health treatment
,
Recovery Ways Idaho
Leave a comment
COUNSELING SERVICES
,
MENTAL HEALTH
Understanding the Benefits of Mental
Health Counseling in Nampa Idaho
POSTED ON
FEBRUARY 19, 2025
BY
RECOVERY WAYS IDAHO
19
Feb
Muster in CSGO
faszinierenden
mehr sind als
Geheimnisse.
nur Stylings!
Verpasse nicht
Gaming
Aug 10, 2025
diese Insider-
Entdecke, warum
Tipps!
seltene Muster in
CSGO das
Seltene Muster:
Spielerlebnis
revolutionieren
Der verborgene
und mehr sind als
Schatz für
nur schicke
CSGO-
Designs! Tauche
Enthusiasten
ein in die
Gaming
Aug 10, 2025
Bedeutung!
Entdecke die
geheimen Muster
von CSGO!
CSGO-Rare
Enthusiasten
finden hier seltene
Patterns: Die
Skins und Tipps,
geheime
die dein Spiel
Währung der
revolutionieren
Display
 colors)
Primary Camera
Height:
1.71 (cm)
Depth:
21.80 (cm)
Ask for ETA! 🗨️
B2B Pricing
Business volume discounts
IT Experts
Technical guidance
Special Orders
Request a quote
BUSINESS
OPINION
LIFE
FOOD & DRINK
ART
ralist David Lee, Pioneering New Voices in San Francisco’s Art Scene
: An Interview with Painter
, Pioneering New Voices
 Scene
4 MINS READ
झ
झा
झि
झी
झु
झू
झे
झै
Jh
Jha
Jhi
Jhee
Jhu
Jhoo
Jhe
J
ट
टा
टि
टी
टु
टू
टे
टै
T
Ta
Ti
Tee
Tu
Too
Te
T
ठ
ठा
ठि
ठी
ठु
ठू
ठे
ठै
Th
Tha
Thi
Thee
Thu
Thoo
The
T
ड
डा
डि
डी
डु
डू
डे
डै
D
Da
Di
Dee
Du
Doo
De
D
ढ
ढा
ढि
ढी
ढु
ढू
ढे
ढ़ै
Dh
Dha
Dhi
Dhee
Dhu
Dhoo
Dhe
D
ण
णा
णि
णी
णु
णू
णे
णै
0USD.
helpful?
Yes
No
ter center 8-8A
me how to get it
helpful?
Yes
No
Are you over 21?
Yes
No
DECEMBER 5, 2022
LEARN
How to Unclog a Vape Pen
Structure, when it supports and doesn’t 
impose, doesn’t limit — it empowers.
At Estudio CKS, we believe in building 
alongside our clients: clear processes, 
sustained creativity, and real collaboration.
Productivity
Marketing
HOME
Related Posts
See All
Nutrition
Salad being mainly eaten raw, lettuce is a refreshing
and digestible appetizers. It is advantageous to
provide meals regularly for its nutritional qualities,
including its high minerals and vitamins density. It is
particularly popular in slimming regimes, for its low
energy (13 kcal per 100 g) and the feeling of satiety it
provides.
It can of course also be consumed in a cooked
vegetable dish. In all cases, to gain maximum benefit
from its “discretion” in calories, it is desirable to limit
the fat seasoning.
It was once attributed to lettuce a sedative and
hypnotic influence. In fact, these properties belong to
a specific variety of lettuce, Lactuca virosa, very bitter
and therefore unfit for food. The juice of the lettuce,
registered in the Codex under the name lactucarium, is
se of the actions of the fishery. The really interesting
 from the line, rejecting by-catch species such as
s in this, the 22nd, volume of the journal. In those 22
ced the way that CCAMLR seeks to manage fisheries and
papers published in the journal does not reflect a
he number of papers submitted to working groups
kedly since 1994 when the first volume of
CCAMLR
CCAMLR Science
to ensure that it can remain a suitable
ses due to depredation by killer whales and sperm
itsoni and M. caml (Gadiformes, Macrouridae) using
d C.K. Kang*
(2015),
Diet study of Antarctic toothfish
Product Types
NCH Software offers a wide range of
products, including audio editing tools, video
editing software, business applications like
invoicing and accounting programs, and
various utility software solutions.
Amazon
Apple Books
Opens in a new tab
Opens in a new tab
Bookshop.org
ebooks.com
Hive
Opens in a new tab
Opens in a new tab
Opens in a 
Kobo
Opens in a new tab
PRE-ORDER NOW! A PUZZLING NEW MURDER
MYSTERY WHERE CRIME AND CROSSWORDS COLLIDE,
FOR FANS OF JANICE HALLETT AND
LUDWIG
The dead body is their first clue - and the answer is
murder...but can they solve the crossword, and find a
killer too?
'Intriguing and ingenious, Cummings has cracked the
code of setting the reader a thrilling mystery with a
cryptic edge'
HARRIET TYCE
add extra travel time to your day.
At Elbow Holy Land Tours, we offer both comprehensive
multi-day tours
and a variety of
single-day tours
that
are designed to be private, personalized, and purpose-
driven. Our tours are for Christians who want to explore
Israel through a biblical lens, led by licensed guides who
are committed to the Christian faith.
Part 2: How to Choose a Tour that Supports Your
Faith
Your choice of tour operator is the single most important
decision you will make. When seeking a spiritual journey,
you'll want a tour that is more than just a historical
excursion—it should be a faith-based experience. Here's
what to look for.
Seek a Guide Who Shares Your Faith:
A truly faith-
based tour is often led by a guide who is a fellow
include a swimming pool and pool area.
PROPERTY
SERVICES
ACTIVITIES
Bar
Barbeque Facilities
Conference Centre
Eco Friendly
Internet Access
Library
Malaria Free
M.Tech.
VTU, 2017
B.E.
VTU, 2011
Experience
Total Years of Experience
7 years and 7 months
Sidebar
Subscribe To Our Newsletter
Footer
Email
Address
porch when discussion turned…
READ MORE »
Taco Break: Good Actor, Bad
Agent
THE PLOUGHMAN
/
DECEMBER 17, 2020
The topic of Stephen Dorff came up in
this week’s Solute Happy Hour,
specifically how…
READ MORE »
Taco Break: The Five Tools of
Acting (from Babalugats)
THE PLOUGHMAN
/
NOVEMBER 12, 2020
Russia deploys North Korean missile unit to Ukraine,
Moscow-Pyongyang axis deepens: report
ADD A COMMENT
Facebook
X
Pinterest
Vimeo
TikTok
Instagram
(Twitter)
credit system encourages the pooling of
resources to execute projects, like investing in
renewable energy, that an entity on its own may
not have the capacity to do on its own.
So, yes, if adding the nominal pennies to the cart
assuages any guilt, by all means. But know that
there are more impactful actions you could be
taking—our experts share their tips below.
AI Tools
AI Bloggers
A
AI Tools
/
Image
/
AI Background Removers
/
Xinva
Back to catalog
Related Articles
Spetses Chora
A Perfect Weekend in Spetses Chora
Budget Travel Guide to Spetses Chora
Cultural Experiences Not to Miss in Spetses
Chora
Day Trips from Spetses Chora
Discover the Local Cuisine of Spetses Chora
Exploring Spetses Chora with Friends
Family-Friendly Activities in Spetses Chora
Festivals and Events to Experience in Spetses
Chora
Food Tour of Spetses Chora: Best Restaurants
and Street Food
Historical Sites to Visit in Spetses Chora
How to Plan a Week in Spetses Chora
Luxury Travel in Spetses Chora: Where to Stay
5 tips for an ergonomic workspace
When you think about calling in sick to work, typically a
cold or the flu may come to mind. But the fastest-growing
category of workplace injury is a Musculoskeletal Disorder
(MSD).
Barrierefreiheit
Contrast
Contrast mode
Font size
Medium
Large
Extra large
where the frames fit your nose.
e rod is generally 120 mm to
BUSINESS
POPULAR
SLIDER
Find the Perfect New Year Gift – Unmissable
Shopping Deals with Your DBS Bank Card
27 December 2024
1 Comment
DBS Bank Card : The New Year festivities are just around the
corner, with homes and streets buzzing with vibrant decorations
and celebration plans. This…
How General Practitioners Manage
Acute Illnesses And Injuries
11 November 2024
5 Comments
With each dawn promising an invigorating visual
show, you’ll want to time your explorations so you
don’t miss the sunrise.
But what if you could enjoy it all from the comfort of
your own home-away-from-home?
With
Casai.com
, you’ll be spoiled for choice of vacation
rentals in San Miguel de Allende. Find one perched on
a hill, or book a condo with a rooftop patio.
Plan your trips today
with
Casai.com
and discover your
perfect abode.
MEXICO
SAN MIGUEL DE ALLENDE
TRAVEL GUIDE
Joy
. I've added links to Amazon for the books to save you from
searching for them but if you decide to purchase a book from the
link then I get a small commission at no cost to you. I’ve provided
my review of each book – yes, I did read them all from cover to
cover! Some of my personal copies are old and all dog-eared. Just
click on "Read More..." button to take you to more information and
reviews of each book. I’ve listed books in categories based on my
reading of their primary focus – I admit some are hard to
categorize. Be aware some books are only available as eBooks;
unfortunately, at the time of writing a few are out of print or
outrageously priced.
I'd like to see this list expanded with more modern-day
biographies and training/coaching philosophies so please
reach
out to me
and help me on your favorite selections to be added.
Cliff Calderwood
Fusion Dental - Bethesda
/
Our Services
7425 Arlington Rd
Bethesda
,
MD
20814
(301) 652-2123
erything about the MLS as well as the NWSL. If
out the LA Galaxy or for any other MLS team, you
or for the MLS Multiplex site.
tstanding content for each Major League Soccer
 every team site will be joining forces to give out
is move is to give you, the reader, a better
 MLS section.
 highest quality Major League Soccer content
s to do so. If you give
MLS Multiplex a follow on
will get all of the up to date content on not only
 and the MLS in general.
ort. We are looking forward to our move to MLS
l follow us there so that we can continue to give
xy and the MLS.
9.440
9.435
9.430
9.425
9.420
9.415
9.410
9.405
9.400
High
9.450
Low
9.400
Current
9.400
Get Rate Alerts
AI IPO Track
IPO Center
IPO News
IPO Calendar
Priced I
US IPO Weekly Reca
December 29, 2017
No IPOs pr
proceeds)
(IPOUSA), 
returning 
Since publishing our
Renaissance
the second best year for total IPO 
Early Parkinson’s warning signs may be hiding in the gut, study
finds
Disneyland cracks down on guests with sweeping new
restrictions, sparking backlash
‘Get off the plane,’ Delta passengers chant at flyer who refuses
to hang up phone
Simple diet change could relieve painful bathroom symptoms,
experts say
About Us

===============

Duplicate the data from its first line through the line containing "Patterns: Die", including both of those lines.

health treatment
,
Recovery Ways Idaho
Leave a comment
COUNSELING SERVICES
,
MENTAL HEALTH
Understanding the Benefits of Mental
Health Counseling in Nampa Idaho
POSTED ON
FEBRUARY 19, 2025
BY
RECOVERY WAYS IDAHO
19
Feb
Muster in CSGO
faszinierenden
mehr sind als
Geheimnisse.
nur Stylings!
Verpasse nicht
Gaming
Aug 10, 2025
diese Insider-
Entdecke, warum
Tipps!
seltene Muster in
CSGO das
Seltene Muster:
Spielerlebnis
revolutionieren
Der verborgene
und mehr sind als
Schatz für
nur schicke
CSGO-
Designs! Tauche
Enthusiasten
ein in die
Gaming
Aug 10, 2025
Bedeutung!
Entdecke die
geheimen Muster
von CSGO!
CSGO-Rare
Enthusiasten
finden hier seltene
Patterns: Die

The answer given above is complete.